(Beginning of DATA FOR THE TASK)
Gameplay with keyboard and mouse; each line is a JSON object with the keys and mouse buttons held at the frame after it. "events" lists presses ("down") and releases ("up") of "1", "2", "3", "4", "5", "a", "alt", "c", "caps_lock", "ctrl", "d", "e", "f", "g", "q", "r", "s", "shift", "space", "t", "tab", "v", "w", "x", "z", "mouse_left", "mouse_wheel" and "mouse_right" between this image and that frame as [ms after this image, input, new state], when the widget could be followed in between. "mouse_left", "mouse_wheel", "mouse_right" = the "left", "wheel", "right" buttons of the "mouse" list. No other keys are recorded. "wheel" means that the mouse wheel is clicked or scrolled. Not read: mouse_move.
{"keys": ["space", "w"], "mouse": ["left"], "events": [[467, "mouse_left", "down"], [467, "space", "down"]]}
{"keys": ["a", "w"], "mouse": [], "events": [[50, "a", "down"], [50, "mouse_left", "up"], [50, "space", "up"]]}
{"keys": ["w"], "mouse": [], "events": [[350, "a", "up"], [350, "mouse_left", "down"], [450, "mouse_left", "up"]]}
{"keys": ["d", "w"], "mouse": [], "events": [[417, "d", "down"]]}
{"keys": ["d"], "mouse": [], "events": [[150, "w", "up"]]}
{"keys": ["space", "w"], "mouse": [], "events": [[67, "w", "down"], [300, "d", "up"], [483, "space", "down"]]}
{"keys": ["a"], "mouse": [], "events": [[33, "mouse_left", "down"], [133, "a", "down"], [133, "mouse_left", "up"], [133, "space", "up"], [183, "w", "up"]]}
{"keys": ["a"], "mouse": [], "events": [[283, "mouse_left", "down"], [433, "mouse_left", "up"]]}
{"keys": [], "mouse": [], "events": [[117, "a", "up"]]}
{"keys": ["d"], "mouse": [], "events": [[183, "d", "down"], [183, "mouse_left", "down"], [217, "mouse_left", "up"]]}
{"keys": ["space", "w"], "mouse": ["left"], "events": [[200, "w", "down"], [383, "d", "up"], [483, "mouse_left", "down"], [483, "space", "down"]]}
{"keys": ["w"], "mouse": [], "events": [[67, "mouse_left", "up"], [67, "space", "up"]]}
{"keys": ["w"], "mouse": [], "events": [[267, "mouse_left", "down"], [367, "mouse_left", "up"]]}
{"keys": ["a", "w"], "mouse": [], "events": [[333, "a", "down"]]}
(End of DATA FOR THE TASK)
TO DO.
With the material above as the source, restate each line word for word.

RESPONSE.
Gameplay with keyboard and mouse; each line is a JSON object with the keys and mouse buttons held at the frame after it. "events" lists presses ("down") and releases ("up") of "1", "2", "3", "4", "5", "a", "alt", "c", "caps_lock", "ctrl", "d", "e", "f", "g", "q", "r", "s", "shift", "space", "t", "tab", "v", "w", "x", "z", "mouse_left", "mouse_wheel" and "mouse_right" between this image and that frame as [ms after this image, input, new state], when the widget could be followed in between. "mouse_left", "mouse_wheel", "mouse_right" = the "left", "wheel", "right" buttons of the "mouse" list. No other keys are recorded. "wheel" means that the mouse wheel is clicked or scrolled. Not read: mouse_move.
{"keys": ["space", "w"], "mouse": ["left"], "events": [[467, "mouse_left", "down"], [467, "space", "down"]]}
{"keys": ["a", "w"], "mouse": [], "events": [[50, "a", "down"], [50, "mouse_left", "up"], [50, "space", "up"]]}
{"keys": ["w"], "mouse": [], "events": [[350, "a", "up"], [350, "mouse_left", "down"], [450, "mouse_left", "up"]]}
{"keys": ["d", "w"], "mouse": [], "events": [[417, "d", "down"]]}
{"keys": ["d"], "mouse": [], "events": [[150, "w", "up"]]}
{"keys": ["space", "w"], "mouse": [], "events": [[67, "w", "down"], [300, "d", "up"], [483, "space", "down"]]}
{"keys": ["a"], "mouse": [], "events": [[33, "mouse_left", "down"], [133, "a", "down"], [133, "mouse_left", "up"], [133, "space", "up"], [183, "w", "up"]]}
{"keys": ["a"], "mouse": [], "events": [[283, "mouse_left", "down"], [433, "mouse_left", "up"]]}
{"keys": [], "mouse": [], "events": [[117, "a", "up"]]}
{"keys": ["d"], "mouse": [], "events": [[183, "d", "down"], [183, "mouse_left", "down"], [217, "mouse_left", "up"]]}
{"keys": ["space", "w"], "mouse": ["left"], "events": [[200, "w", "down"], [383, "d", "up"], [483, "mouse_left", "down"], [483, "space", "down"]]}
{"keys": ["w"], "mouse": [], "events": [[67, "mouse_left", "up"], [67, "space", "up"]]}
{"keys": ["w"], "mouse": [], "events": [[267, "mouse_left", "down"], [367, "mouse_left", "up"]]}
{"keys": ["a", "w"], "mouse": [], "events": [[333, "a", "down"]]}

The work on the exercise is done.